■ **DATASET CONTENT**
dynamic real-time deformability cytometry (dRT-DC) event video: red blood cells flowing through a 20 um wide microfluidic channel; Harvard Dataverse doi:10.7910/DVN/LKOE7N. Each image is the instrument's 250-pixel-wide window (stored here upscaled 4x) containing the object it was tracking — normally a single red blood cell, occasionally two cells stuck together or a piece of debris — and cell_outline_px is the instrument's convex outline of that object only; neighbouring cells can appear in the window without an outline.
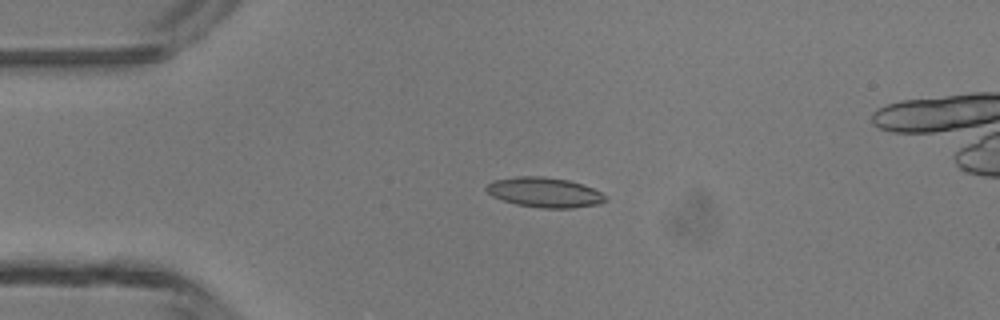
{"species": "common noctule bat (a hibernating species)", "species_latin": "Nyctalus noctula", "temperature_condition": "room temperature", "stored_images_in_passage": 2, "camera_frame_rate_fps": 3000, "um_per_image_px": 0.085, "animal": {"sex": "male", "body_mass_g": 13.3}, "frame": {"image": 1, "passage_image": 1, "time_ms": 0.0, "image_size_px": [1000, 320], "cell_outline_px": [[608, 200], [600, 204], [572, 208], [540, 208], [516, 204], [492, 196], [484, 188], [492, 180], [516, 176], [544, 176], [568, 180], [592, 188], [600, 192]], "centroid_in_image_um": [46.26, 16.35], "position_along_channel_um": 38.7, "area_um2": 20.75}}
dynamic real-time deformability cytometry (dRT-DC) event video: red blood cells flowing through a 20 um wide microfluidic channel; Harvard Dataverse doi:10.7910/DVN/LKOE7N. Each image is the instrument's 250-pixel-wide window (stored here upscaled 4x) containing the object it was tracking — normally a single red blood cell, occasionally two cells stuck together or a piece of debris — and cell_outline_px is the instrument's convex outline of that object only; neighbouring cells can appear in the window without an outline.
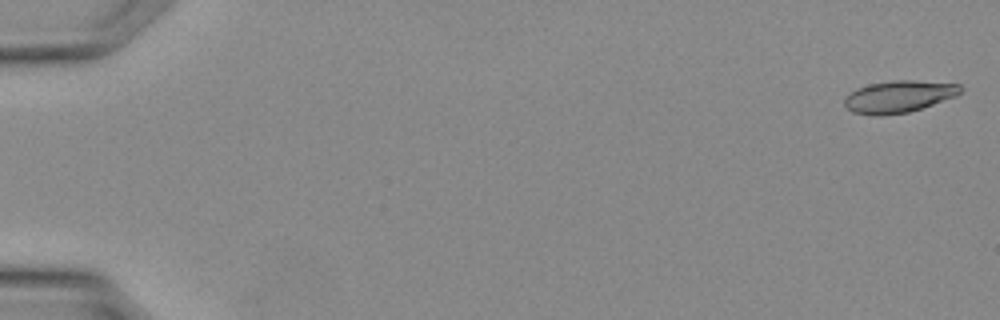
{"species": "Egyptian fruit bat (a non-hibernating species)", "species_latin": "Rousettus aegyptiacus", "temperature_condition": "warm", "stored_images_in_passage": 10, "camera_frame_rate_fps": 3000, "um_per_image_px": 0.085, "animal": {"sex": "female"}, "frame": {"image": 1, "passage_image": 1, "time_ms": 0.0, "image_size_px": [1000, 320], "cell_outline_px": [[964, 88], [956, 96], [908, 112], [880, 116], [872, 116], [852, 112], [844, 104], [844, 100], [856, 88], [872, 84], [896, 80], [912, 80], [960, 84]], "centroid_in_image_um": [76.4, 8.21], "position_along_channel_um": 8.6, "area_um2": 21.39}}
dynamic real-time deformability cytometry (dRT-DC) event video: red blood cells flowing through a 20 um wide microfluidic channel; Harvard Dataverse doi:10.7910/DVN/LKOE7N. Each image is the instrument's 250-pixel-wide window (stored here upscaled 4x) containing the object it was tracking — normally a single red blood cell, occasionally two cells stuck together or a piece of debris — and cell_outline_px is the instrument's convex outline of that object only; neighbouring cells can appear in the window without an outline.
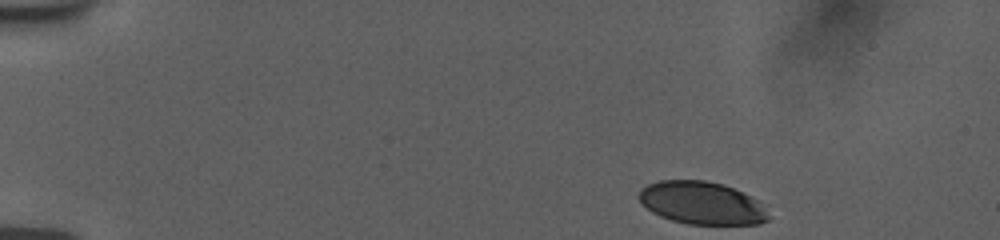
{"species": "human", "species_latin": "Homo sapiens", "temperature_condition": "room temperature", "stored_images_in_passage": 48, "camera_frame_rate_fps": 3000, "um_per_image_px": 0.085, "donor": {"sex": "female"}, "frame": {"image": 1, "passage_image": 1, "time_ms": 0.0, "image_size_px": [1000, 240], "cell_outline_px": [[768, 220], [760, 224], [688, 224], [672, 220], [660, 216], [652, 212], [640, 200], [640, 188], [648, 184], [660, 180], [704, 180], [724, 184], [752, 196], [756, 200], [768, 216]], "centroid_in_image_um": [59.63, 17.24], "position_along_channel_um": 25.4, "area_um2": 31.91}}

■ **TASK TO COMPLETE**
Omit the pictures, then output the rest of the listing exactly.

■ **COMPLETED EXERCISE**
dynamic real-time deformability cytometry (dRT-DC) event video: red blood cells flowing through a 20 um wide microfluidic channel; Harvard Dataverse doi:10.7910/DVN/LKOE7N. Each image is the instrument's 250-pixel-wide window (stored here upscaled 4x) containing the object it was tracking — normally a single red blood cell, occasionally two cells stuck together or a piece of debris — and cell_outline_px is the instrument's convex outline of that object only; neighbouring cells can appear in the window without an outline.
{"species": "common noctule bat (a hibernating species)", "species_latin": "Nyctalus noctula", "temperature_condition": "room temperature", "stored_images_in_passage": 2, "camera_frame_rate_fps": 3000, "um_per_image_px": 0.085, "animal": {"sex": "male", "body_mass_g": 13.3}, "frame": {"image": 1, "passage_image": 1, "time_ms": 0.0, "image_size_px": [1000, 320], "cell_outline_px": [[608, 200], [600, 204], [572, 208], [540, 208], [516, 204], [492, 196], [484, 188], [492, 180], [516, 176], [544, 176], [568, 180], [592, 188], [600, 192]], "centroid_in_image_um": [46.26, 16.35], "position_along_channel_um": 38.7, "area_um2": 20.75}}
dynamic real-time deformability cytometry (dRT-DC) event video: red blood cells flowing through a 20 um wide microfluidic channel; Harvard Dataverse doi:10.7910/DVN/LKOE7N. Each image is the instrument's 250-pixel-wide window (stored here upscaled 4x) containing the object it was tracking — normally a single red blood cell, occasionally two cells stuck together or a piece of debris — and cell_outline_px is the instrument's convex outline of that object only; neighbouring cells can appear in the window without an outline.
{"species": "Egyptian fruit bat (a non-hibernating species)", "species_latin": "Rousettus aegyptiacus", "temperature_condition": "warm", "stored_images_in_passage": 10, "camera_frame_rate_fps": 3000, "um_per_image_px": 0.085, "animal": {"sex": "female"}, "frame": {"image": 1, "passage_image": 1, "time_ms": 0.0, "image_size_px": [1000, 320], "cell_outline_px": [[964, 88], [956, 96], [908, 112], [880, 116], [872, 116], [852, 112], [844, 104], [844, 100], [856, 88], [872, 84], [896, 80], [912, 80], [960, 84]], "centroid_in_image_um": [76.4, 8.21], "position_along_channel_um": 8.6, "area_um2": 21.39}}
dynamic real-time deformability cytometry (dRT-DC) event video: red blood cells flowing through a 20 um wide microfluidic channel; Harvard Dataverse doi:10.7910/DVN/LKOE7N. Each image is the instrument's 250-pixel-wide window (stored here upscaled 4x) containing the object it was tracking — normally a single red blood cell, occasionally two cells stuck together or a piece of debris — and cell_outline_px is the instrument's convex outline of that object only; neighbouring cells can appear in the window without an outline.
{"species": "human", "species_latin": "Homo sapiens", "temperature_condition": "room temperature", "stored_images_in_passage": 48, "camera_frame_rate_fps": 3000, "um_per_image_px": 0.085, "donor": {"sex": "female"}, "frame": {"image": 1, "passage_image": 1, "time_ms": 0.0, "image_size_px": [1000, 240], "cell_outline_px": [[768, 220], [760, 224], [688, 224], [672, 220], [660, 216], [652, 212], [640, 200], [640, 188], [648, 184], [660, 180], [704, 180], [724, 184], [752, 196], [756, 200], [768, 216]], "centroid_in_image_um": [59.63, 17.24], "position_along_channel_um": 25.4, "area_um2": 31.91}}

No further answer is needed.